Fast forward to the day on which I write this, and things have altered. There is no more leaded fuel in Italy, and catalytic converters are the law on new cars. No smoking in restaurants or bars, either. It now takes 1.24 U.S. bucks to buy one euro, and an average gallon of unleaded here runs me $6.59. Americans are shaken to the core by the idea of maybe paying close to $4 per gallon this summer.

And diesel, all the rage in Europe, in 2001 was at a not-yet-horrible $2.85 a gallon. That same unit of fuel now hits us up for $6.13.

Depending on the per-barrel cost index you rely on, light sweet crude was averaging just less than $23 a barrel leading to Sept. 11. Checking the price now, $75 per barrel has been crested and only world economic trends could possibly rein it in soon.

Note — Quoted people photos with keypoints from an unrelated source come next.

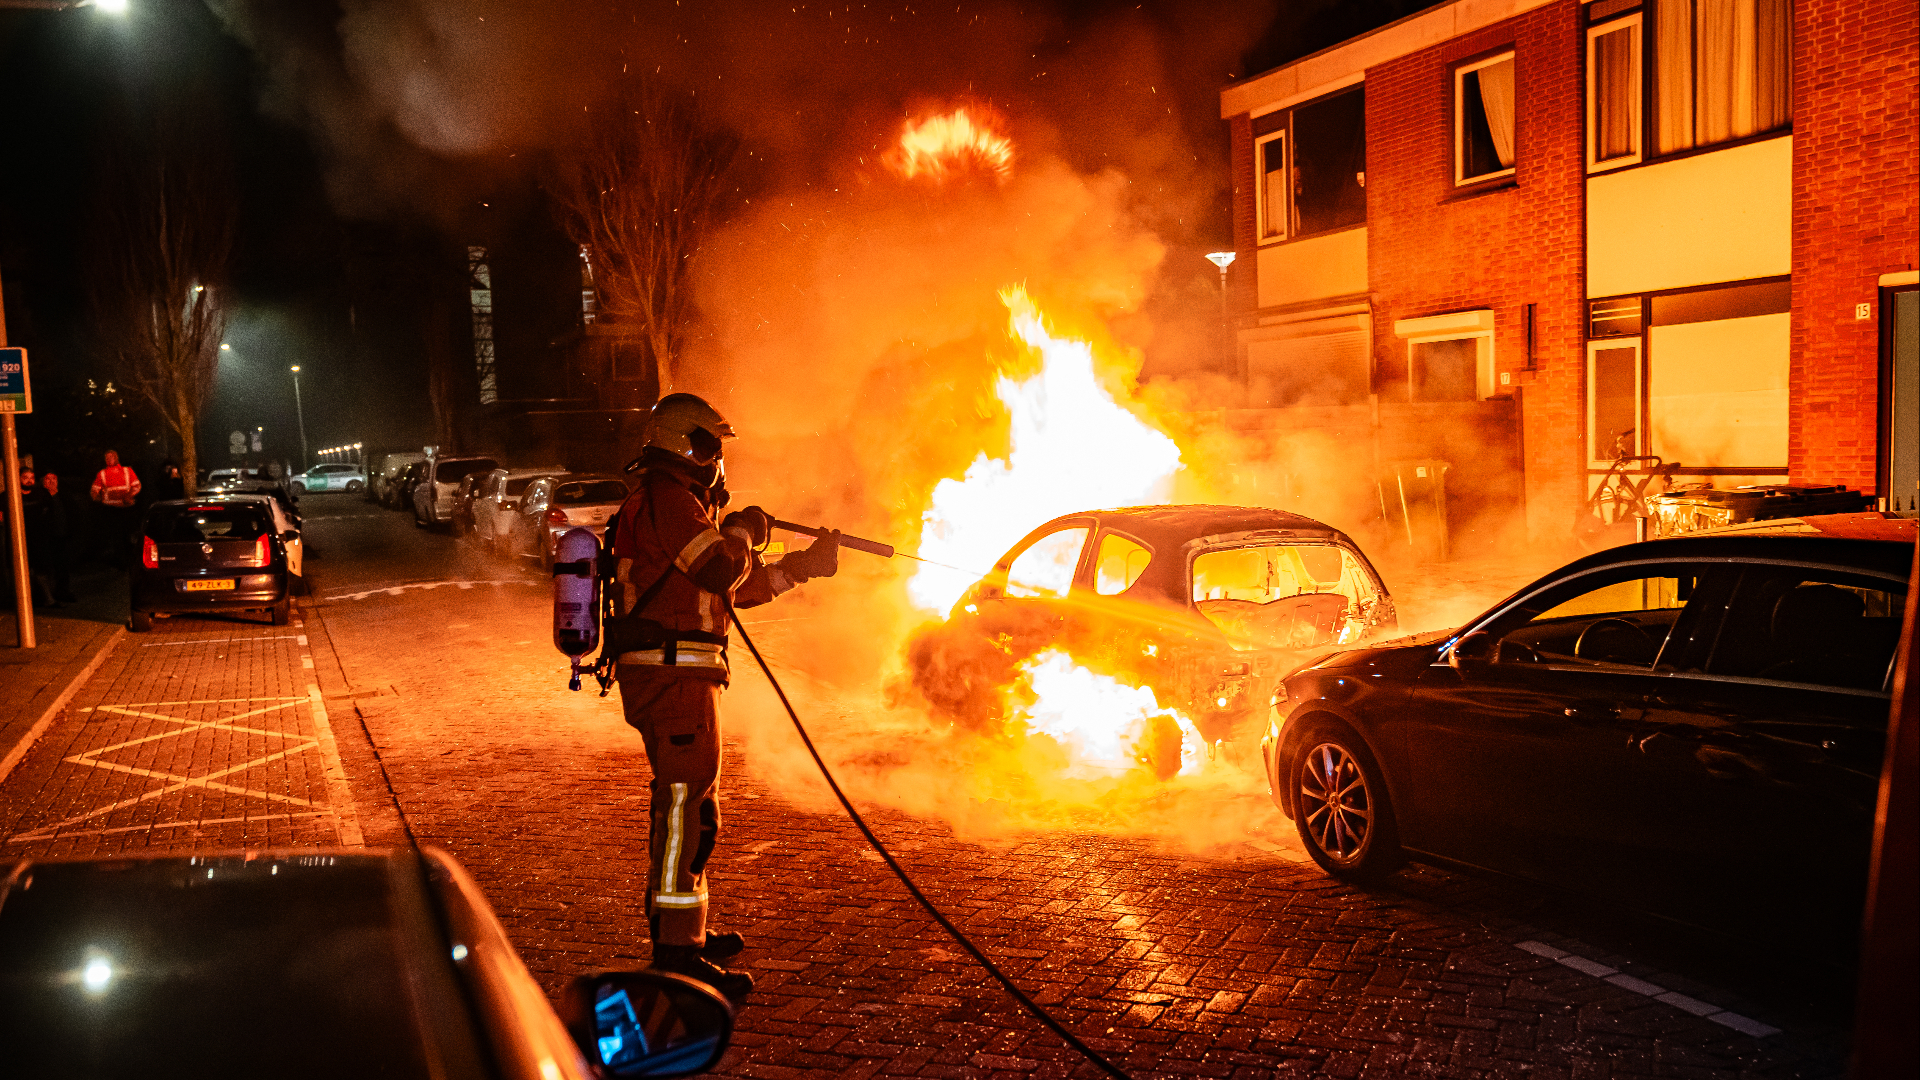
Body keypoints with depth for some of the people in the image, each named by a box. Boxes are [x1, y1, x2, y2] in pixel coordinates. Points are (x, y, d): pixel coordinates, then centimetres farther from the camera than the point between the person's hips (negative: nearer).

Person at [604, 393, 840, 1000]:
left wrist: (803, 566, 20)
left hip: (668, 676, 11)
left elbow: (734, 591, 25)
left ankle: (677, 928, 30)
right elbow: (720, 569, -24)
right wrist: (744, 530, -4)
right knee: (685, 802, -12)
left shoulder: (673, 502, 23)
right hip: (672, 673, -11)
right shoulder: (667, 499, -11)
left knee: (690, 802, 19)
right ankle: (678, 956, -11)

What happened? Too much certainly to go into here—but either we all switch our everyday wheels to something that gets farther on a gallon of unleaded, or we adopt the new technologies and/or fuels that get us down the road in other ways. Or, alternatively, we suck it up and live with the reality of the much higher cost of upholding our American motoring values.

Here are my sweeping predictions looking on from Europe. The hybrid marketing fad will fade away like the Inside-the-Egg Scrambler, and Americans are going to rediscover the beauty of smaller cars and smaller-displacement motors. No more gargantuan six-door long-bed pickups with a bag of groceries in the third row and a yapping, wind-torn Shar-Pei pooch leashed to the trailer mount. We will start seeing families crammed into little Renaults once Renault returns to the United States in 2008—despite wily Renault chairman Carlos Ghosn’s recent statement Renault will never return to the States. He can’t fool me.

And California will wake up and not smell (nor see) the fumes produced by new diesel powertrains, just as we don’t over here.